We really enjoyed Lummi Island… a very relaxing three days away to a rural and mostly non-touristy trip back a few decades in time. We deliberately chose to go during the 3 weeks of every year when the small car ferry is in dry dock for regular maintenance, and there is only an even smaller passenger ferry available. This required leaving our car on the mainland in the Lummi Reservation and bringing our bikes as transportation. A great way to see the island anyhow, and it forced us to slow down the pace and see more of Lummi than we would have otherwise.
We knew that the innkeepers at The Willows Inn would come to the ferry dock and pick up our bags in their van, so no special packing was needed. The van then headed back to the inn and we pedaled away for an early dinner at the Beach Cafe overlooking the waterfront, one of only a couple places to eat on the island. The only other apparent commercial activity was the Willows Inn itself, another small B&B, a grocery store, a coffee shack, and some artisan and nursery shops sprinkled around. The occasional farmer’s roadside stand made for nice on-the-fly freshly picked lunches.
The Willows Inn was a pleasure. Perched by the road since 1912, it overlooked the west facing view across the water to Orcas Island and Matia Island. Terrific sunsets from its covered deck for eating, and access to walk the private driftwood-strewn beach below. The inn has private-entrance rooms, a couple separate cabins, hot tub, a fancy restaurant, and a casual cafe. The owners – the wife a prior nurse and the husband a former and still practicing reefnet fisherman – are practitioners of the slow food movement. They started up the hill by creating The Nettles Farm, and most of the food and eggs come from that farm directly to the professional chef’s stove and your own table. Very fresh, very organic, very tasty.
Bicycling around the island is a real treat. The island is at most 9 miles long and 2 miles wide, so getting around by bike is easy. Although there are no shoulders on the roads, there also isn’t much car traffic, especially on this weekend without the car ferry in operation. There are very scenic loop routes along the eastern, western, and northern coastlines, plus small dead-end lanes to explore and find private farms, artist studios, and pastoral scenery.

To do
1. Print the part of the Lummi Island account from "We knew that" up to and including "freshly picked lunches.".
2. Say whether each statement agrees with the Lummi Island account, answering yes or no and quoting the words that decide it: (a) The innkeepers collected the bags at the ferry dock in a van. (b) The island is at most 12 miles long. (c) The Willows Inn has stood by the road since 1912.
3. Go on with the Lummi Island account from the point where it stops.
Nothing in the records is needed for this work.

(Dataset records)
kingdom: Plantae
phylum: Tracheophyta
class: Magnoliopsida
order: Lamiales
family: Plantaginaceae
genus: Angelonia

Expected answers
1.
We knew that the innkeepers at The Willows Inn would come to the ferry dock and pick up our bags in their van, so no special packing was needed. The van then headed back to the inn and we pedaled away for an early dinner at the Beach Cafe overlooking the waterfront, one of only a couple places to eat on the island. The only other apparent commercial activity was the Willows Inn itself, another small B&B, a grocery store, a coffee shack, and some artisan and nursery shops sprinkled around. The occasional farmer’s roadside stand made for nice on-the-fly freshly picked lunches.

2.
(a) Yes: "the innkeepers at The Willows Inn would come to the ferry dock and pick up our bags in their van"
(b) No: "The island is at most 9 miles long and 2 miles wide"
(c) Yes: "Perched by the road since 1912"

3.
The Lummi Island Heritage Trust has also become increasingly active in preserving parts of the island’s natural, rural, and historical character. We hiked through both of their main preserves: the Otto Preserve (containing forest in various stages of growth, with interpretive trail signs and brochures) and the Curry Preserve (with dense forest leading to an open pasture and vista). It was interesting, though, that there was literally no sign whatsoever at the road for either of these locations. By using our map, triangulating on the location, and going up a gravel driveway that looked promising at each spot, we ended up at these destinations. Without the map you’d have no real idea if you were going onto someone’s private property or not. They apparently want to keep the number of visitors down to “only those in the know” and not encourage random walk-ins. Both are worth the effort, and they provide a pleasant walk and inland counterpart to the shoreline vistas that make up much of the main loop roads.
We biked all the way to the southernmost public access on the island, though there is surprisingly still quite a bit of private and not easily accessed land well beyond that area. Going south to the road’s end, the ground rises along the shoulders of Lummi Peak, and the biking became a bit more of a workout. Pretty views, a private swimming lake, and the occasional funky cabin or home with a green roof provided surprises along the way.
This is the kind of place that will grow and become very expensive if nearby Bellingham ever becomes huge and deep-pocketed. But for now and at least the near future, it was a great quiet getaway and very worth a leisurely extended weekend visit.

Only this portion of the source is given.